Pandora, Borges e o bebê

Ela sai do laboratório, cansada depois de mais uma jornada frustrante entre milhares de frases esparsas, procurando a sentença que contenha toda a beleza do mundo: a chave que se encaixa na fechadura de toda a tristeza eterna, liberando a felicidade de sua humanidade limitada.
Há meses tenta achar a frase perfeita; ela deve ter se escondido entre tantos livros, formulários, receitas e bilhetes que ela categoriza, seleciona... e rapidamente descarta. Infelizmente, a cada centena de registros que sua equipe analisa diariamente, bilhões novos são publicados, conversados, impressos ou enviados eletronicamente – um palheiro que cresce constantemente, aumentando a chance de que uma agulha esteja lá dentro, mas dificultando sua localização precisa. A máscara que impede a contaminação pelos ácaros seculares dos pergaminhos mais antigos também oculta qualquer sorriso que possa contaminar seus lábios.

Em casa, seu marido deixou uma panela tampada com sopa de letrinhas antes de sair para o turno da madrugada no hospital.
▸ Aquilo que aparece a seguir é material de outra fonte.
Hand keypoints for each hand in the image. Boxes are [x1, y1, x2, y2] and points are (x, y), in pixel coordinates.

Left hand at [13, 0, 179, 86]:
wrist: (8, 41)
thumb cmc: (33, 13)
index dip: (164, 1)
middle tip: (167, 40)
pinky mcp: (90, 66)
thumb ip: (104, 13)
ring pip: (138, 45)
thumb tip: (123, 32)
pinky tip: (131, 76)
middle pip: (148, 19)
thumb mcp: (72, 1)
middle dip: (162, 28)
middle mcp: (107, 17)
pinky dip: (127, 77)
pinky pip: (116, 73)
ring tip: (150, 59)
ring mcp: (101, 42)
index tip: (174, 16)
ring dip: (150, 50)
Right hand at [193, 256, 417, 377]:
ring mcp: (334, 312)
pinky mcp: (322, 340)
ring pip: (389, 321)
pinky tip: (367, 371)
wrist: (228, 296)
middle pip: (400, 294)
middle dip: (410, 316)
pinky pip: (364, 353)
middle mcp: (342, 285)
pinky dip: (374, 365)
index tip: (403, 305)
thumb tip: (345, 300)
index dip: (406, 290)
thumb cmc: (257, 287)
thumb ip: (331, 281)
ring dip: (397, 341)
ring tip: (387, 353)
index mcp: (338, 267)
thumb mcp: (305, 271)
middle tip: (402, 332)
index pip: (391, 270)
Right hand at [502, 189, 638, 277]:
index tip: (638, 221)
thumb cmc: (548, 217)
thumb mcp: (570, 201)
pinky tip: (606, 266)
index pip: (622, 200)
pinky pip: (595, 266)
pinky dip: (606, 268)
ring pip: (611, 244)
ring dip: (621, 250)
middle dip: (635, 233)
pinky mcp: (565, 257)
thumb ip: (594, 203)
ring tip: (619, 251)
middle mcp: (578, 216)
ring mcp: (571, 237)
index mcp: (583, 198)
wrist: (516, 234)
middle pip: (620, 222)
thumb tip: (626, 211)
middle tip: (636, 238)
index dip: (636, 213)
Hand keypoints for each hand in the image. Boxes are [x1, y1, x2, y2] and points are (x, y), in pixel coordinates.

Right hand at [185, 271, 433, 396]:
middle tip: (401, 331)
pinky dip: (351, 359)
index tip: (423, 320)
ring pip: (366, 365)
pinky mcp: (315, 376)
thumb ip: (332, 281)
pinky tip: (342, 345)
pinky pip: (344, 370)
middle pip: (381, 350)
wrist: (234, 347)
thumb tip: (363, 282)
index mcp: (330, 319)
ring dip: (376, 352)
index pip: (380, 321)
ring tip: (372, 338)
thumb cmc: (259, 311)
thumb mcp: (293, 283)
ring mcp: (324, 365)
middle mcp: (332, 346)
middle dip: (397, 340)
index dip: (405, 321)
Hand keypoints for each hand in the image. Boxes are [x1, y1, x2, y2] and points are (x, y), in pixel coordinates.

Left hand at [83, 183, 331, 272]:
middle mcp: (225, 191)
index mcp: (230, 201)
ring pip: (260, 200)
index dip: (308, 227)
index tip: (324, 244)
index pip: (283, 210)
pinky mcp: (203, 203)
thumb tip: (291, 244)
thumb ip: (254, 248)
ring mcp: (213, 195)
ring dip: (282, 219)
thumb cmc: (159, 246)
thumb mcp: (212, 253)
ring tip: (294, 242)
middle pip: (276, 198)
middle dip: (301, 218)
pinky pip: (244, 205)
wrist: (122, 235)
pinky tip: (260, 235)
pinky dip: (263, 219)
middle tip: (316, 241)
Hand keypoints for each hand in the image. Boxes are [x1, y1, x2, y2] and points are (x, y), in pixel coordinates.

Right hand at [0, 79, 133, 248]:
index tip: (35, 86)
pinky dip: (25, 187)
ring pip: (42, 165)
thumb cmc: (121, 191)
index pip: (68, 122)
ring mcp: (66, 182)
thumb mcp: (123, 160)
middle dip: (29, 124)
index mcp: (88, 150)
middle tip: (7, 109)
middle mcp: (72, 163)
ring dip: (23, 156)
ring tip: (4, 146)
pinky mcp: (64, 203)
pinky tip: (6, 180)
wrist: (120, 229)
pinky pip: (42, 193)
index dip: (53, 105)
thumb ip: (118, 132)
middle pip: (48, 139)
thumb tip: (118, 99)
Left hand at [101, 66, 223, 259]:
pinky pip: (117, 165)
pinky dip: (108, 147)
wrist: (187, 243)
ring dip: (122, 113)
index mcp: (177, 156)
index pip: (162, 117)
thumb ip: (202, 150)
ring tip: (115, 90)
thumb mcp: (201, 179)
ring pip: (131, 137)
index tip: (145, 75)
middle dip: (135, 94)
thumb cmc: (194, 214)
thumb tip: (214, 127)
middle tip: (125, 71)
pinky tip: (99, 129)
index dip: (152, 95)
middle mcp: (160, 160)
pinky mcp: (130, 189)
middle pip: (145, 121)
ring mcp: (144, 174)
Enquanto a sopa esquenta, ela tenta digerir, fascinada, os sons murmurados pelo seu bebê que aprende a falar – teria sua melodia sentido excessivo, significados demais para serem contidos em poucas palavras?
A cada colherada, de aviãozinho, as letras da sopa formam a sequência exata da frase que ela tanto busca – mas não há necessidade de se preocupar com isso, agora. A risada dele (mais gostosa pelo alimento simbolicamente nutritivo) embala seus ouvidos de volta para um tempo além das palavras e dos significados, onde os sentidos ainda podem imperar soberanos.